Figwheel creates a local server that serves up an HTML page, in which the HTML page will load a browser REPL (a CLJS REPL). Figwheel opens up a CLJS REPL session in the console that's connected (it's like a thin-client) to the browser REPL in that webpage. The connection to the browser CLJS REPL that Figwheel keeps open allows you to interactively interact with the browser at the REPL -- ex: run (js/alert "Hello, browser") This presentation on Figwheel is entertaining to watch: https://www.youtube.com/watch?v=j-kj2qwJa_E

echeran commented 8 years ago

Looks good -- the wait fn does what it's supposed to do. In the CLJS REPL, you can try:

clojure-turtle.core=> (do (wait 3000) (println "hello") (wait 3000))

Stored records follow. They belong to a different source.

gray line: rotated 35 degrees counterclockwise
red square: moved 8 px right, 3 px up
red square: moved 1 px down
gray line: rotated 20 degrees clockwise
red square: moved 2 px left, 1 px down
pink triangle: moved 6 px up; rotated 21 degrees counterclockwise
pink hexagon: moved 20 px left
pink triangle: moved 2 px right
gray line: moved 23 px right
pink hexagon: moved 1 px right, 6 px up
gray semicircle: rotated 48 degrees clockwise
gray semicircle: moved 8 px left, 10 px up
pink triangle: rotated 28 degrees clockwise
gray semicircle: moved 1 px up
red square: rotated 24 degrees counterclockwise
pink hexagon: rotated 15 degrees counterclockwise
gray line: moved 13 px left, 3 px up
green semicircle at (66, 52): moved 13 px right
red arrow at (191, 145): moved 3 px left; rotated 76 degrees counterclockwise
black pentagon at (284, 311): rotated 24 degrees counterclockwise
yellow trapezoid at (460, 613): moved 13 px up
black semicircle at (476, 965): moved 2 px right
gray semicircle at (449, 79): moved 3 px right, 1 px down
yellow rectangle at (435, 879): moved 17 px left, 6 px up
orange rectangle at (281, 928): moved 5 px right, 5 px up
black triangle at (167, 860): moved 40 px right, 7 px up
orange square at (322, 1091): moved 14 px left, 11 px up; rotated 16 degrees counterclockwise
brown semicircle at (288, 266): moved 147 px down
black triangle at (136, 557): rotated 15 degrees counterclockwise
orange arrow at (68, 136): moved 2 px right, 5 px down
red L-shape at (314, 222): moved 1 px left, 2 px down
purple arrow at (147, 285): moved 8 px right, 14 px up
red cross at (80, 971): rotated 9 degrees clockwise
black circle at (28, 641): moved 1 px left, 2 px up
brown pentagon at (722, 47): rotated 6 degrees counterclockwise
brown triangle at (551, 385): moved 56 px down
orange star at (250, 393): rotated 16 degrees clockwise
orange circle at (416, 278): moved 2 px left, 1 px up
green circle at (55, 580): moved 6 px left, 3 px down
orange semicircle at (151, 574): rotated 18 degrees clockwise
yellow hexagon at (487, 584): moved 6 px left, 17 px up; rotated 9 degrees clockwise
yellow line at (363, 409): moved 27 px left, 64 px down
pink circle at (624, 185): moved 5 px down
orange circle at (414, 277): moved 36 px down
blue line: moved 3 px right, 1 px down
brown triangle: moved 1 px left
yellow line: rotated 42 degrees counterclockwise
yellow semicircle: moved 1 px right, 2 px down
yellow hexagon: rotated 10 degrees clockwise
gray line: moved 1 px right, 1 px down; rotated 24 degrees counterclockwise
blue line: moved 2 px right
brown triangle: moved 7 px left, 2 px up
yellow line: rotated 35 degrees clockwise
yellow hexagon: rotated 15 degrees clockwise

...and you'll see the intended pausing behavior.

A separate issue is how the rendering event loop in either Processing.js or Quil is implemented. For whatever reason, for any code block with wait statements, all of the waiting is performed first, and then the rendering statements take effect at the very end. Ex:

(do (wait 3000) (forward 30) (wait 3000))

I'll create a separate issue regarding the puzzling behavior that we see in the CLJS version.